A week passed that he can’t even remember now. Something about colleges and jobs and answering excited questions spewed forth by his parent’s friends. He never answered them truthfully. He couldn’t. They wouldn’t understand and if they did, they wouldn’t have asked them in the first place because they would have known that there were no answers. Memories of his trip began to fade. He struggled to remember the little details, the way it smells in Washington, the way an Idahoan’s accent sounds.  The details became innuendos, suggestions of the truth. He missed the people he had met along the way, some in family Rvs, some lone travelers. He didn’t even know those people but he knew enough. They were the best friends he had ever had in his life. As the television blared from downstairs, he had never felt so distanced from something, so separated from an origin. He staggered around like a zombie, a human body without a soul. Finally he could take it no longer. He didn’t know who he was anymore and neither did anyone else. The dog even knew, her worst fear confirmed.
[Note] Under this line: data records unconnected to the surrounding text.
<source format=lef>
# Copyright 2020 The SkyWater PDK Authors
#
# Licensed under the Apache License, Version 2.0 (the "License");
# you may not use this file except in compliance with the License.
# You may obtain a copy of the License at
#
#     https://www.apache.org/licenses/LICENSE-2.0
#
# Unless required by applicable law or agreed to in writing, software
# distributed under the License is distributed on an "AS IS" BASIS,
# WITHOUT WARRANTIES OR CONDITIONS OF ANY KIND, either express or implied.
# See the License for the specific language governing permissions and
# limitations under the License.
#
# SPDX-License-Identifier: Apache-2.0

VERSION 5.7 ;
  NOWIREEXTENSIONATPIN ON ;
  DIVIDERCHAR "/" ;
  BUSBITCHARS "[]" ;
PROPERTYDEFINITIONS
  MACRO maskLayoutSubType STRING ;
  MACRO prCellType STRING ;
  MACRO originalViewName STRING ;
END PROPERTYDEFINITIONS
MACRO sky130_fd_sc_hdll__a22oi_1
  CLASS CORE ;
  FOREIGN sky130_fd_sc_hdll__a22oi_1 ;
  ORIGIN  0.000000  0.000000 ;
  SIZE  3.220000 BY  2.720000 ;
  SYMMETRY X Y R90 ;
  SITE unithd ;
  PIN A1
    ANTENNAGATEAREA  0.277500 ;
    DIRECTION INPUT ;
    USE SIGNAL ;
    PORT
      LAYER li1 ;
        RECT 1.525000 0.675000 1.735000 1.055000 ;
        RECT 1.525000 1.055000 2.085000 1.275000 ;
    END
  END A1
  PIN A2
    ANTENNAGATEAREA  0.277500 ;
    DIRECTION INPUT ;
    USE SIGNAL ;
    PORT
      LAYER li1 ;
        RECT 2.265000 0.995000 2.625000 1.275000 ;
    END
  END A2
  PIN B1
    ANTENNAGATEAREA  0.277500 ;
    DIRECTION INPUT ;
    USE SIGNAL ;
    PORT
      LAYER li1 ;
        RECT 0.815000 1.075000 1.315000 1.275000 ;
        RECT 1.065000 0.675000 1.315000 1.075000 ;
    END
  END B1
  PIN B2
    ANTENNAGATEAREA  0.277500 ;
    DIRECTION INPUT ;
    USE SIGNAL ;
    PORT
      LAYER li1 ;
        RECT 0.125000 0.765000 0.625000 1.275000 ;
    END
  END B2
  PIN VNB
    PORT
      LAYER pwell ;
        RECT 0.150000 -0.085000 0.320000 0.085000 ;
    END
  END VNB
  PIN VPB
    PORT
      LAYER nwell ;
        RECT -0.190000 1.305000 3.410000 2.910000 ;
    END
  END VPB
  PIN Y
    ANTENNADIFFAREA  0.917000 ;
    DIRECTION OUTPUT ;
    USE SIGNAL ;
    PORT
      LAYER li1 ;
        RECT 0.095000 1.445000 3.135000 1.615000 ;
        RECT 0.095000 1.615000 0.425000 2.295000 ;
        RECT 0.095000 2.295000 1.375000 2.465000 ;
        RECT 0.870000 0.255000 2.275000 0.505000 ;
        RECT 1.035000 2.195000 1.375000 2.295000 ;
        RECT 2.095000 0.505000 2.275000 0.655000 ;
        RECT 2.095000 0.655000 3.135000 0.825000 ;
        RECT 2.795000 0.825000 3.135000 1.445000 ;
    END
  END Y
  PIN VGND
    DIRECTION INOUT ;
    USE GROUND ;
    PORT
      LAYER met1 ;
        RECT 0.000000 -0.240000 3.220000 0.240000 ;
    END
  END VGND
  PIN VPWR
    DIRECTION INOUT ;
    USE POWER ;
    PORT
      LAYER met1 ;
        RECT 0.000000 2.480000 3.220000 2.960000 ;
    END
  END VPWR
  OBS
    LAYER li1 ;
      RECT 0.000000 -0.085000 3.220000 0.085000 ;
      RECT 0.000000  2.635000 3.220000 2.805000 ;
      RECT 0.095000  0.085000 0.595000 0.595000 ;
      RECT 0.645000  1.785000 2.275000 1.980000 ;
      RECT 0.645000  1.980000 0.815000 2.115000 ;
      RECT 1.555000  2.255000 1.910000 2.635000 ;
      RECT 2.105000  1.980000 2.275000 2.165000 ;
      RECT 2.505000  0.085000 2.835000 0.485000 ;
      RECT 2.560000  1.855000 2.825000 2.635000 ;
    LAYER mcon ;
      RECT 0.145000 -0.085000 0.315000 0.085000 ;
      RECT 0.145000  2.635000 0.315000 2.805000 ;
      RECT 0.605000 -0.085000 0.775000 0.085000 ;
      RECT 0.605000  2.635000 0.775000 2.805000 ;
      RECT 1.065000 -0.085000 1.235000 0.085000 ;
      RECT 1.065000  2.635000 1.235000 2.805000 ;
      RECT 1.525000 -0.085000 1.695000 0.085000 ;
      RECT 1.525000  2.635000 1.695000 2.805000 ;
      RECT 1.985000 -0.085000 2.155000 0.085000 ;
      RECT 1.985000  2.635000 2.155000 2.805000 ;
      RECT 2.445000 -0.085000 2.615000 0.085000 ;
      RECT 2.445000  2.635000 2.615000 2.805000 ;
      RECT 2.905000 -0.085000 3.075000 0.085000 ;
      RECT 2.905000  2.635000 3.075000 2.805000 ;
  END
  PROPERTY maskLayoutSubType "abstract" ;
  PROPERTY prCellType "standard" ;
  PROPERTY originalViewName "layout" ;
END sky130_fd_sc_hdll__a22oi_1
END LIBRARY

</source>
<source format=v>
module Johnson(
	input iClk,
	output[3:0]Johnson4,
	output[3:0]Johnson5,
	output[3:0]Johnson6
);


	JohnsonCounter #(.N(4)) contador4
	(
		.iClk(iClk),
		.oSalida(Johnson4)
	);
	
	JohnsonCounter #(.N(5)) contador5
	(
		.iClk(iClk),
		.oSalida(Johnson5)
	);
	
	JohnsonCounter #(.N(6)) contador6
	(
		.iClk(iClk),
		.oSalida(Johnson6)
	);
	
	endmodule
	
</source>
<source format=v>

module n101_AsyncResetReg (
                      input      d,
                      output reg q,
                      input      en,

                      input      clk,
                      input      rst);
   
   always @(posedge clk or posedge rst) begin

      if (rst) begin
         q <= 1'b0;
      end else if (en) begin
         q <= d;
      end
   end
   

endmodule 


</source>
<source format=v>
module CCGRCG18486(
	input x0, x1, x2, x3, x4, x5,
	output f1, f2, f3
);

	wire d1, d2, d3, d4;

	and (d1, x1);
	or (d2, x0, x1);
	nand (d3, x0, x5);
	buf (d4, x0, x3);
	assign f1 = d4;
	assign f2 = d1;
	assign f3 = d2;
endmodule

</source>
When his parents left to go to a neighbor’s cocktail party, he watched from the safety of his bedroom window as they faded away down the driveway, walking hand in hand. He followed them as they knocked on the neighbor’s door, greeting each other with that fake suburban smile. He watched them hug and shake hands, just like they’re supposed to do, and then he watched them go inside, the door closing behind them. The warm yellow lights of the neighbor’s house glowed from the inside. The handful of couples mingled. He could only imagine what they were saying to each other. They were puppets in his own foggy world. It was time to act. He went into the basement, determined to find a particular thing. Just where he left it. He ran back up the stairs and walked into the backyard, box in hand. An immediate sense of relief overcame him and he knew he was home. It took him forty one seconds this time to get the tent up.